(Beginning of Data for review)
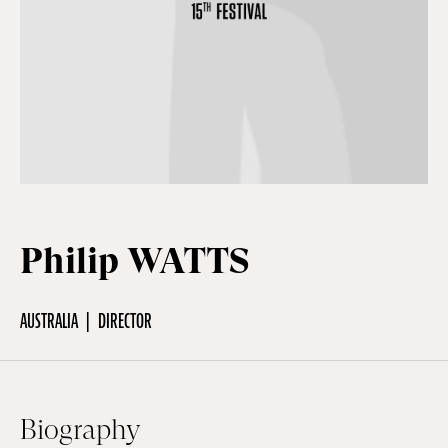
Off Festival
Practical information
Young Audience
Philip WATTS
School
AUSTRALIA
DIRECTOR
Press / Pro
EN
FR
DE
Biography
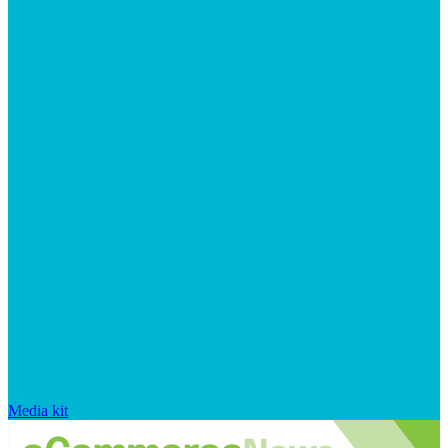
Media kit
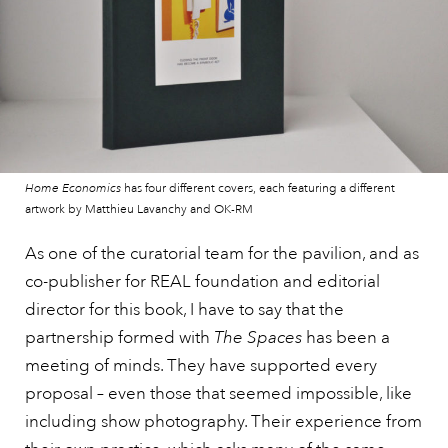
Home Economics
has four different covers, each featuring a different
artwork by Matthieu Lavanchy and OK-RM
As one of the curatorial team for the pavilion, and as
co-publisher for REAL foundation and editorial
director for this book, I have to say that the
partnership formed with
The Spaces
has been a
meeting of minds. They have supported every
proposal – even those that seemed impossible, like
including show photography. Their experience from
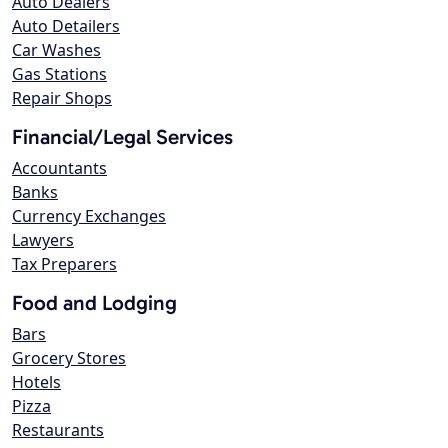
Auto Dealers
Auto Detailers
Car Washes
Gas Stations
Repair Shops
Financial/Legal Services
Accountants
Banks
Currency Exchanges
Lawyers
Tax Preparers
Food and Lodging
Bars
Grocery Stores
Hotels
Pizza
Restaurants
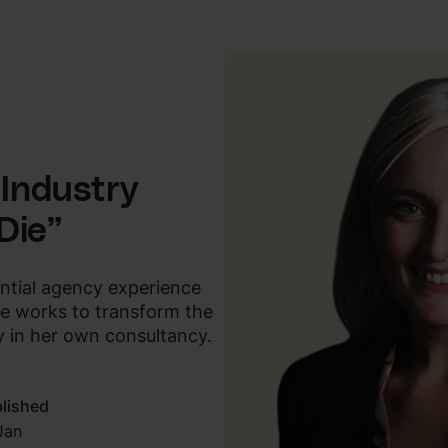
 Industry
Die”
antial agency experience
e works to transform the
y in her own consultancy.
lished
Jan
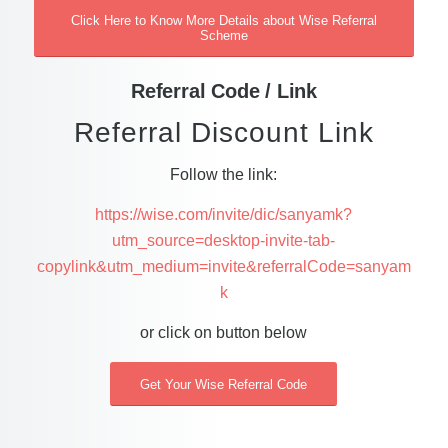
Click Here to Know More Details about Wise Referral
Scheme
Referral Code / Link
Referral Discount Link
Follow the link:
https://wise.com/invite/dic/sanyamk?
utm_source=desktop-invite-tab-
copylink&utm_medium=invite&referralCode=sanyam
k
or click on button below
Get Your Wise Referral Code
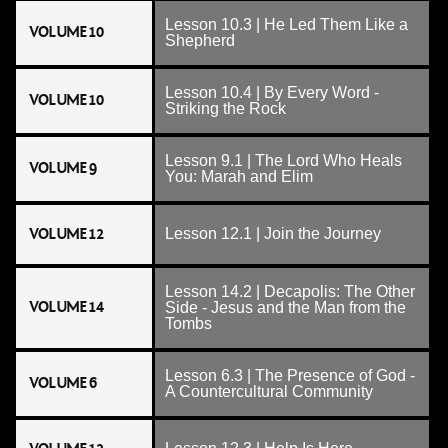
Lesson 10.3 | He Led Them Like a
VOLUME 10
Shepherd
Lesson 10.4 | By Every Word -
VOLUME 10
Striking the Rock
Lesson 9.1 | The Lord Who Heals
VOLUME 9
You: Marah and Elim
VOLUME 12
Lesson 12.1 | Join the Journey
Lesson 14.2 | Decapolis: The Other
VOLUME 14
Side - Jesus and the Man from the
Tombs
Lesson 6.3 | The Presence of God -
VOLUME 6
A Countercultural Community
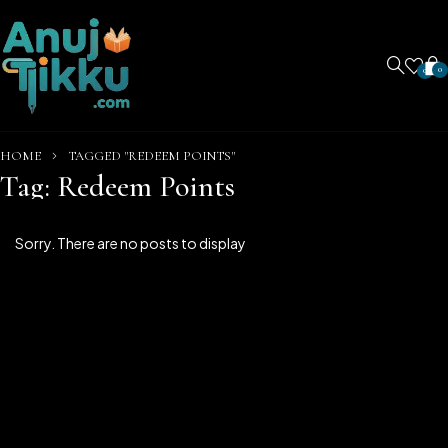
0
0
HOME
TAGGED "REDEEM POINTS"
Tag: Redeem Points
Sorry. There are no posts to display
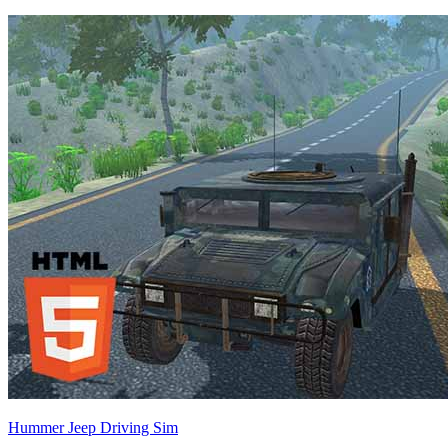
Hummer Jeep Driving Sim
(End of Data for review)
(Beginning of Data for review)
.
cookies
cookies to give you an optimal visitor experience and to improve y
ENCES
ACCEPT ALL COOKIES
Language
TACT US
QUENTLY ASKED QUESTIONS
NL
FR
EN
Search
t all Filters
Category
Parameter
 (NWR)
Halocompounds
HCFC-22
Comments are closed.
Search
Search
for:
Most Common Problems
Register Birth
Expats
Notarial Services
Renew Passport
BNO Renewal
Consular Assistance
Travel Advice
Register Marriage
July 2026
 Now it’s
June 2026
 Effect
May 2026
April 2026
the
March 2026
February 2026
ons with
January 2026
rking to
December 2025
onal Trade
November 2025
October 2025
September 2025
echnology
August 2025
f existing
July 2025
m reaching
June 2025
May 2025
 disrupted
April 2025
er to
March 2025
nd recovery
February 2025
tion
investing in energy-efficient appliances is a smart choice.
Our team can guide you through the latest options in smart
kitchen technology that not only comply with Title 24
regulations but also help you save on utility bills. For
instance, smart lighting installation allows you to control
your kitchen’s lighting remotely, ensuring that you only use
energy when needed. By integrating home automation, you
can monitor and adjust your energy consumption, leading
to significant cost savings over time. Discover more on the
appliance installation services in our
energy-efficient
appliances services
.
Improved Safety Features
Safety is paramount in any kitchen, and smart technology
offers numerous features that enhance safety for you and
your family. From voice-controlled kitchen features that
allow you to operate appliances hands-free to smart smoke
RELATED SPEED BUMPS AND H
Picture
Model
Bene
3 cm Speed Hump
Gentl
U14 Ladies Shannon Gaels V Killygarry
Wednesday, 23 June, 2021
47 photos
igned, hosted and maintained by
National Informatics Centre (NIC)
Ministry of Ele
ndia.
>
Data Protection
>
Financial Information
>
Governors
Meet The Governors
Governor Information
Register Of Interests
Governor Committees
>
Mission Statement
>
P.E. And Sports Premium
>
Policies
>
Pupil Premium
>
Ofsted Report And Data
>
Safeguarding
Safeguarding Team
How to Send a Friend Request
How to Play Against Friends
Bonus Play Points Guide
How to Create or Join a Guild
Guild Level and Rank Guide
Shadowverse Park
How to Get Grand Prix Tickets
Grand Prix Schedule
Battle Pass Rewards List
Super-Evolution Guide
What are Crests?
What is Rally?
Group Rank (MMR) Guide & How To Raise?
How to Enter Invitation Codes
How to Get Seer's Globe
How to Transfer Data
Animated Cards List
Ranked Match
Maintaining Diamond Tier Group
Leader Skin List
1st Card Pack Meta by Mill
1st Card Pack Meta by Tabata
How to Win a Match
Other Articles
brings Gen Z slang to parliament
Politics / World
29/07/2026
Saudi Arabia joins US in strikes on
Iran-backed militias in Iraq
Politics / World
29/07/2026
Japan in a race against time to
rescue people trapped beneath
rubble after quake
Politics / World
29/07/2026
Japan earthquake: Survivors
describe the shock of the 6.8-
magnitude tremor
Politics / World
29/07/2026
(End of Data for review)
*Directions for this task*
Return only the lines between the one holding "Register Of Interests" and the one holding "Bonus Play Points Guide", inclusive, exactly as they appear above.

*Reply to the exercise*
Register Of Interests
Governor Committees
>
Mission Statement
>
P.E. And Sports Premium
>
Policies
>
Pupil Premium
>
Ofsted Report And Data
>
Safeguarding
Safeguarding Team
How to Send a Friend Request
How to Play Against Friends
Bonus Play Points Guide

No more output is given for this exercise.